Universal treatments and the next generation of scientists
While McShan’s research team will focus on cancer for the Curci grant, lipid-based treatments could open the door for additional cost-effective, timely treatments — treatments that could also apply to multiple types of cancers, and to other diseases. “If we can understand these cancer lipid antigens — how they're functioning and what they’re doing — there is a translation to the other applications in immunotherapy,” McShan says.
“The protein that we're studying, called CD1, plays roles in nearly every immunological response or disease,” McShan adds. “This type of research could be important for responses to viral infection, bacteria and parasite pathogens, and autoimmune disease.”
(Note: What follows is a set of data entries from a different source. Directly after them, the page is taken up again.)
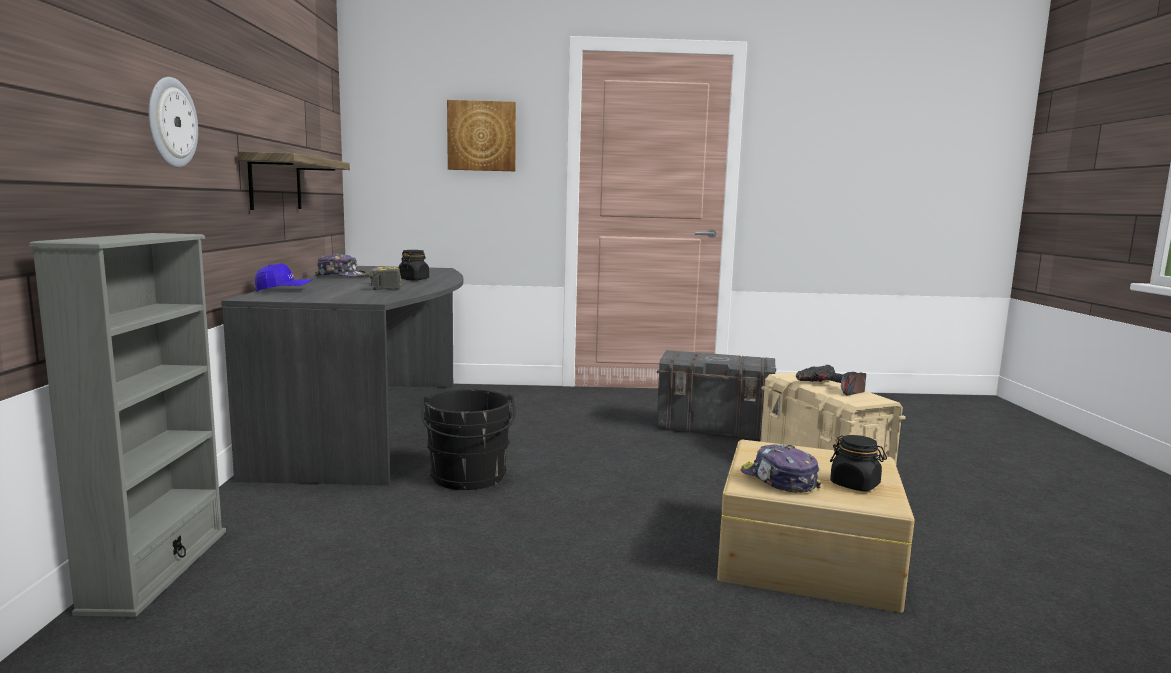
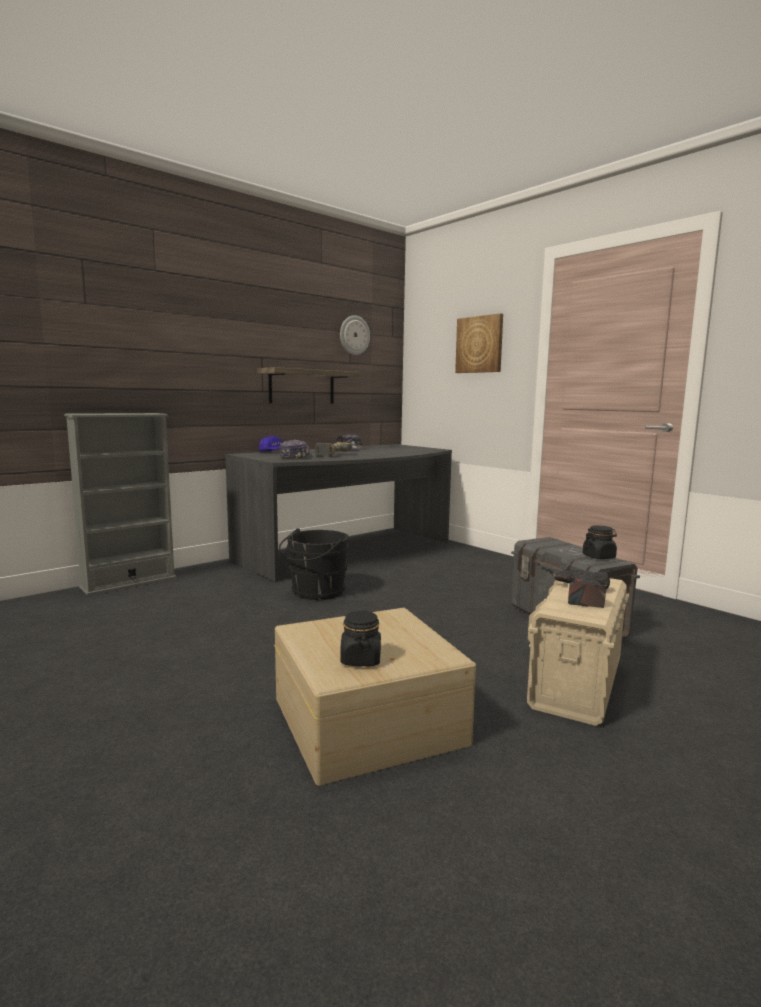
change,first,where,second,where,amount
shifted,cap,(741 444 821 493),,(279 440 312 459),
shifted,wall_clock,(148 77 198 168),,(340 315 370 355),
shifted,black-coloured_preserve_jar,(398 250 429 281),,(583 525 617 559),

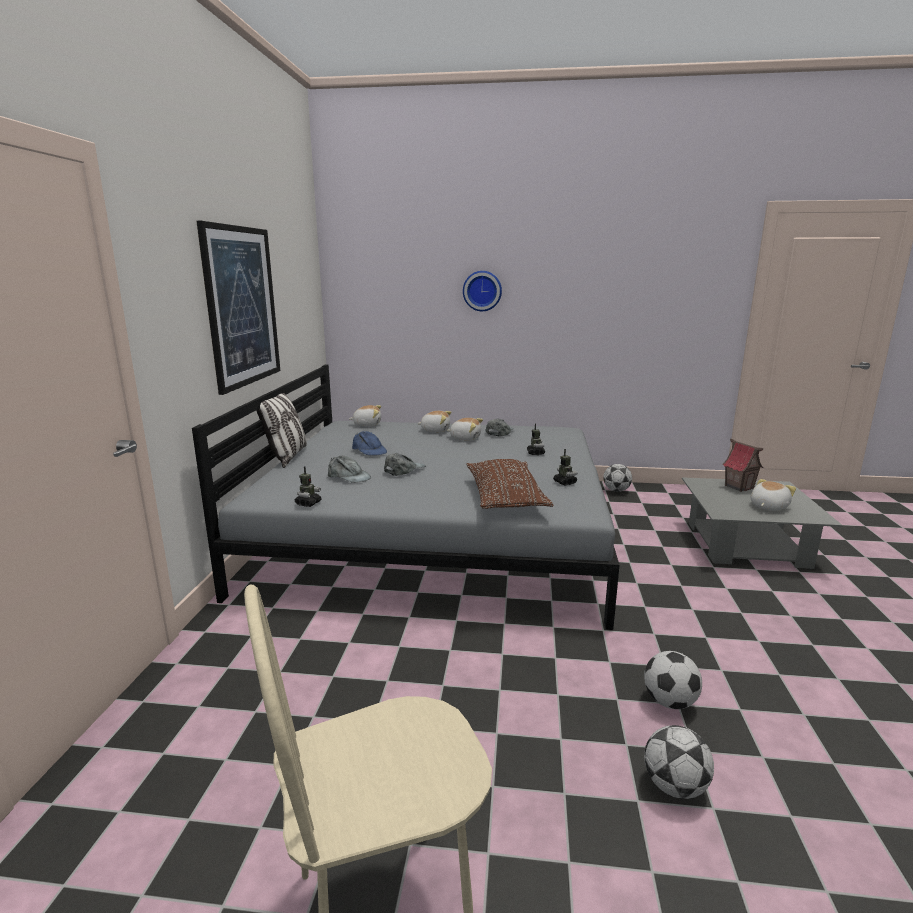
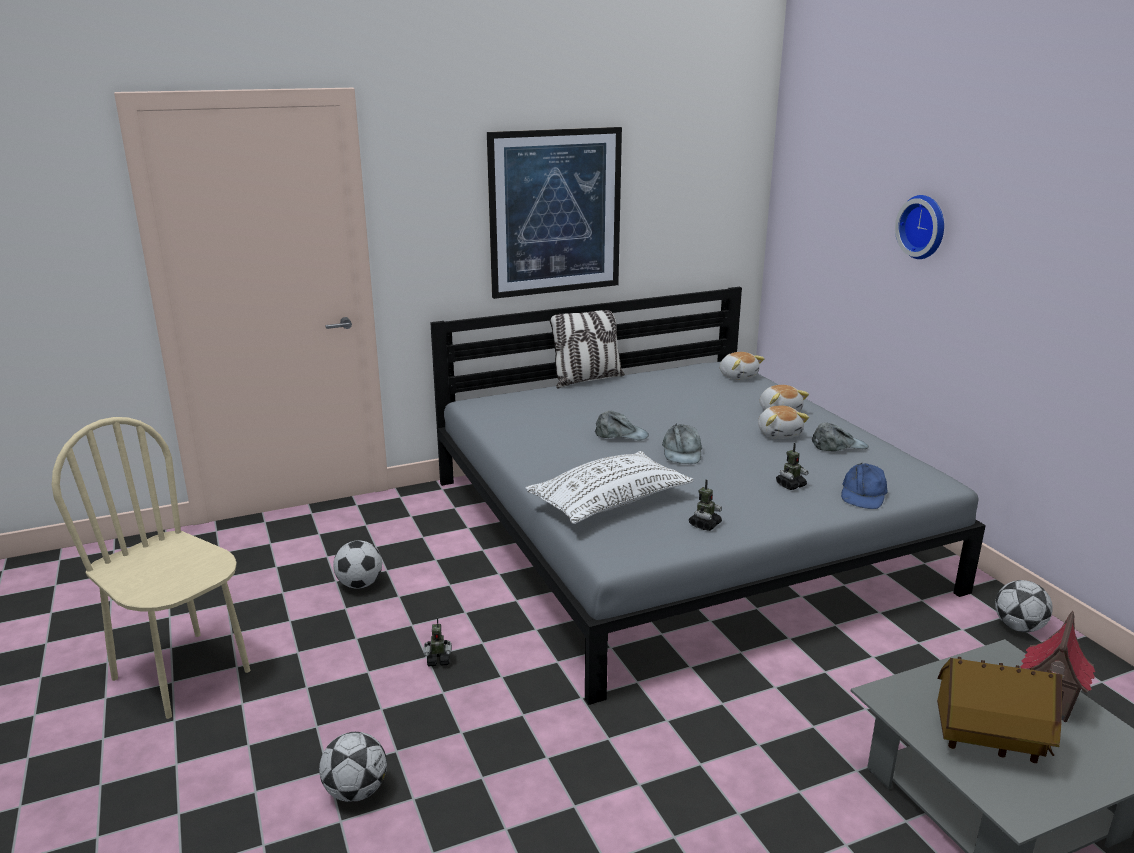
change,first,where,second,where,amount
shifted,football,(644 651 702 709),,(333 540 382 589),
shifted,model_robot,(295 466 321 507),,(424 617 452 666),
repainted,brownish_throw_pillow,(466 459 554 509),whitish_throw_pillow,(526 451 693 524),
shifted,grey_cap,(328 455 371 483),,(662 424 702 464),
shifted,blue-coloured_cap,(352 431 387 455),,(841 462 888 509),
swapped,plush_toy,(751 479 796 511),model_house,(937 657 1062 763),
Lipids can aid in the development of new and improved vaccines. For example, a lipid-based tuberculosis vaccine has been shown to have the same efficacy as a tuberculosis vaccine made from a live attenuated bacterium. “If we were to discover new cancer lipids — these could potentially be used as prophylactic cancer vaccines,” McShan says.
As a newer member of the Georgia Tech community, McShan is also already making an impact across the campus community. “We care a lot about making science accessible, and being equitable and inclusive,” McShan, who joined the College of Sciences faculty in summer 2022, says. “Our lab is almost entirely women, and so the research that this grant is going to support is also going to support the next generation of women doing science amazing science — and that’s something that gets me really excited.”